Concerns with the Housing Market

Home prices, though, are still rising – up 15% on an annual basis as of late March. A drop in prices would not be as catastrophic as in a housing bubble (think the Financial Crisis of 2008 and the burst housing bubble), though, and wouldn’t leave homeowners underwater on their mortgages. And there’s a good reason for the rise in prices: Inventory is low and demand is high. If a recession came along demand could drop, especially if mortgage rates stay as high as they now are, which would force home prices down.

If the U.S. economy goes into recession, and home prices drop, that could be good. Inventory is low right now, so even a large drop in buyer demand probably won’t result in a housing market crash. In those circumstances, it may afford financially secure first-time home buyers the opportunity to own property.

Potential Effects on Home Values and Equity

What will happen? No crystal ball, but homeowners are sitting on record levels of home equity. That means even in a recession, prices shouldn’t fall to levels that would wipe out that equity. With inventory so low, a recession in the near term might not affect home values much at all. 

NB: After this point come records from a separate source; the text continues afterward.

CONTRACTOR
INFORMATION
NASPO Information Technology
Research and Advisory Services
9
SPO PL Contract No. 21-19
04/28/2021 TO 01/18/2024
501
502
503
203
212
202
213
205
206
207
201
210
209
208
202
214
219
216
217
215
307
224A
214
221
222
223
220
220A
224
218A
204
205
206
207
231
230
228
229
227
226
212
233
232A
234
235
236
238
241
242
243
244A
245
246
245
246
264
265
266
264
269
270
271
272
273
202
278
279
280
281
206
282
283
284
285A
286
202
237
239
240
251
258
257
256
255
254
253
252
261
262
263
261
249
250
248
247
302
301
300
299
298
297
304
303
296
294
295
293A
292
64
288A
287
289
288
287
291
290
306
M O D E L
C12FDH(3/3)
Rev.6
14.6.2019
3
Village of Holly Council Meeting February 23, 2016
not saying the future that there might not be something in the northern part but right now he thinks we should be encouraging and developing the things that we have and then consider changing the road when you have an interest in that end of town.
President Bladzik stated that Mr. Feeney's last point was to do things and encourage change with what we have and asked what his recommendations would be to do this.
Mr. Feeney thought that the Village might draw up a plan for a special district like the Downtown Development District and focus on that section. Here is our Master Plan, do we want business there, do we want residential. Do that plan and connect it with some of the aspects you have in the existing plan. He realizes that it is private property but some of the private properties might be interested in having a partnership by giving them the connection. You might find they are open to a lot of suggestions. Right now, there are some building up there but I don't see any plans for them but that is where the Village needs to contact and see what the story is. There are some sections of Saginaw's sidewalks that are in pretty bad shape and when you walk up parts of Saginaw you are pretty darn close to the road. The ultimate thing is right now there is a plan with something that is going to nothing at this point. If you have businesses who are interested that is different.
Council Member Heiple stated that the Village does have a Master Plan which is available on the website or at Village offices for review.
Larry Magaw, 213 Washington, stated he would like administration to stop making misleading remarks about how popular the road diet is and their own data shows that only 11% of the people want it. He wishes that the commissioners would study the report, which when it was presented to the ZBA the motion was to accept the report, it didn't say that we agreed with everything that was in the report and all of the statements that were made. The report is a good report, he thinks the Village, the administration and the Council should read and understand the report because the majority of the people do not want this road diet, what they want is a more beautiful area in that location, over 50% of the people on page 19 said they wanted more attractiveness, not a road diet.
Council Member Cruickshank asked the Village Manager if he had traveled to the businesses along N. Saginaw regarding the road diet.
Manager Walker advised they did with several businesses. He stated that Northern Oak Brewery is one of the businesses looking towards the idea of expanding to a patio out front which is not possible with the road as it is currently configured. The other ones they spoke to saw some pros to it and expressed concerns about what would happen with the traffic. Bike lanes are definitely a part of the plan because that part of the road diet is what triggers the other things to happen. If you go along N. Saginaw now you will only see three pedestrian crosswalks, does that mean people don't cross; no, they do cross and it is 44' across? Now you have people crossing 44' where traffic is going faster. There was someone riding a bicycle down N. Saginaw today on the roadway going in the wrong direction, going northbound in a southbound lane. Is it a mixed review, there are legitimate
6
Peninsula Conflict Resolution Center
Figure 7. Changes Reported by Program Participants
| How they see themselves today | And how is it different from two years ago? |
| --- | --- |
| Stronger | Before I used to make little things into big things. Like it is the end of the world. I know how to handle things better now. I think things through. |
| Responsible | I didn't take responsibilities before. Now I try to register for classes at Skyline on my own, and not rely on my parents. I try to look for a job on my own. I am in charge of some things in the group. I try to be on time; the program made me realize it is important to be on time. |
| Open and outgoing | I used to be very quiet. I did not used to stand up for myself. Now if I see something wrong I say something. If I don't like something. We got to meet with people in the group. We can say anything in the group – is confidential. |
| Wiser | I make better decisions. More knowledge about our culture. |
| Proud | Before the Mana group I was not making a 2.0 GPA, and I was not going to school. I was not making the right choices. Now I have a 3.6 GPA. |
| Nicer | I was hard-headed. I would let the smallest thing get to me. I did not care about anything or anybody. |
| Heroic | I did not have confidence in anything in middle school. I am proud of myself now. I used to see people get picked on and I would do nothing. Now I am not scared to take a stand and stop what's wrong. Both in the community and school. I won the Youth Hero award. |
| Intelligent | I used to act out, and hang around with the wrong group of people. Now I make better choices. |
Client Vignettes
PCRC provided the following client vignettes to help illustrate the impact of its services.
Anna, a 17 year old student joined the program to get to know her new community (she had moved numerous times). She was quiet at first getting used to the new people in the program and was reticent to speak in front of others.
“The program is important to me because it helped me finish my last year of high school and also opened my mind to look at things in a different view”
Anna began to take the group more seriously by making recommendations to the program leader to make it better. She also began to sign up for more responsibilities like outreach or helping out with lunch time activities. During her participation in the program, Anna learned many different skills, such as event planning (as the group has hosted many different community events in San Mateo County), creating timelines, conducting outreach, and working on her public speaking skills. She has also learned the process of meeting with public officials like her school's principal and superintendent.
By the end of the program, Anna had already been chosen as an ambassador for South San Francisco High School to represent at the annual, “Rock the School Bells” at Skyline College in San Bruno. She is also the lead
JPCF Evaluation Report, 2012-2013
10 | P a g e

The stock market is close to a bear market (a 20% drop in the averages). Inflation is at a 40-year high. Major retailers reported decent comparable sales numbers but fell short on earnings. People are spending, though, and are, as a whole, sitting on quite a bit of cash. So what gives?

Fears of a recession are peaking, but are those fears justified? The Federal Reserve issued a hawkish report last Tuesday (5/17/2022) and said that a recession is possible in 2023.